Dmytro ricorda: “Un anno e mezzo fa ho affrontato un colloquio in questura che avrebbe dovuto costituire il penultimo passaggio prima di ottenere una risposta ufficiale. Ma da allora non ho saputo più niente, mentre vedo altri miei coetanei che ottengono la residenza attraverso vie tradizionali”. È arrabbiato? “No, immagino che la pratica sia complessa e che non dipenda né dalla questura di Venezia né dalla Prefettura a cui mi sono rivolto per avere informazioni, bensì dal ministero. E mi rendo anche conto che in questo momento ci siano problemi più gravi da affrontare. Però resto ottimista e spero che prima o poi il mio caso si risolva”.
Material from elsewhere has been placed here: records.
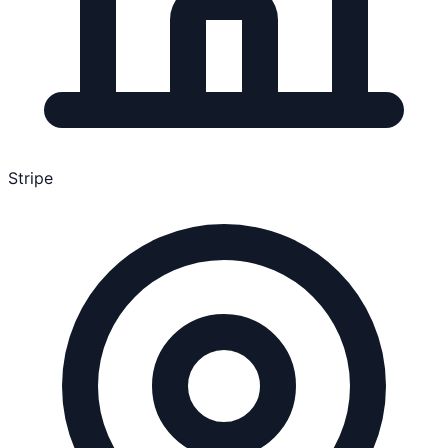
Stripe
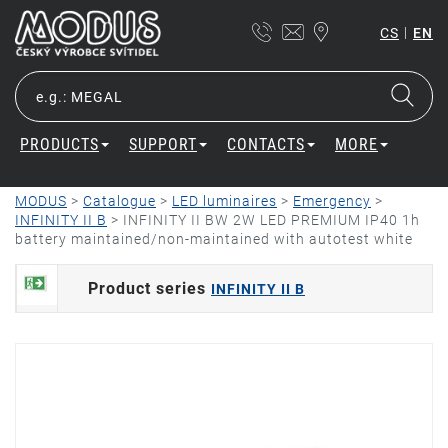
|
CS
EN
PRODUCTS
SUPPORT
CONTACTS
MORE
MODUS
>
Catalogue
>
LED luminaires
>
Emergency
>
INFINITY II B
>
INFINITY II BW 2W LED PREMIUM IP40 1h
battery maintained/non-maintained with autotest white
Product series
INFINITY II B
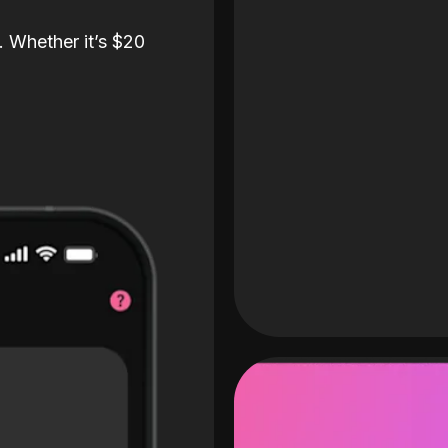
. Whether it’s $20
In questi cinque anni il giovane ha ottenuto la laurea di infermiere e ha superato un test per accedere alla facoltà di odontoiatria di Padova. Con la cittadinanza potrebbe partecipare ai concorsi pubblici, cosa che attualmente gli è negata. Infatti, come semplice infermiere può lavorare soltanto nelle strutture private. “Se avessi la cittadinanza potrei anche andare a trovare mio padre e la mia famiglia in Ucraina, senza rischiare di essere arruolato o di avere altri impedimenti che mi rendessero problematico il ritorno in Italia”. Dmytro è arrivato a Venezia nel 2010, ha studiato in un istituto tecnico a Mestre, ramo odontotecnico, diplomandosi con il massimo dei voti. In attesa di una sistemazione continua a lavorare nella pizzeria dove era impiegato anche cinque. E durante le feste natalizie va a trovare la famiglia dell’uomo a cui ha salvato la vita.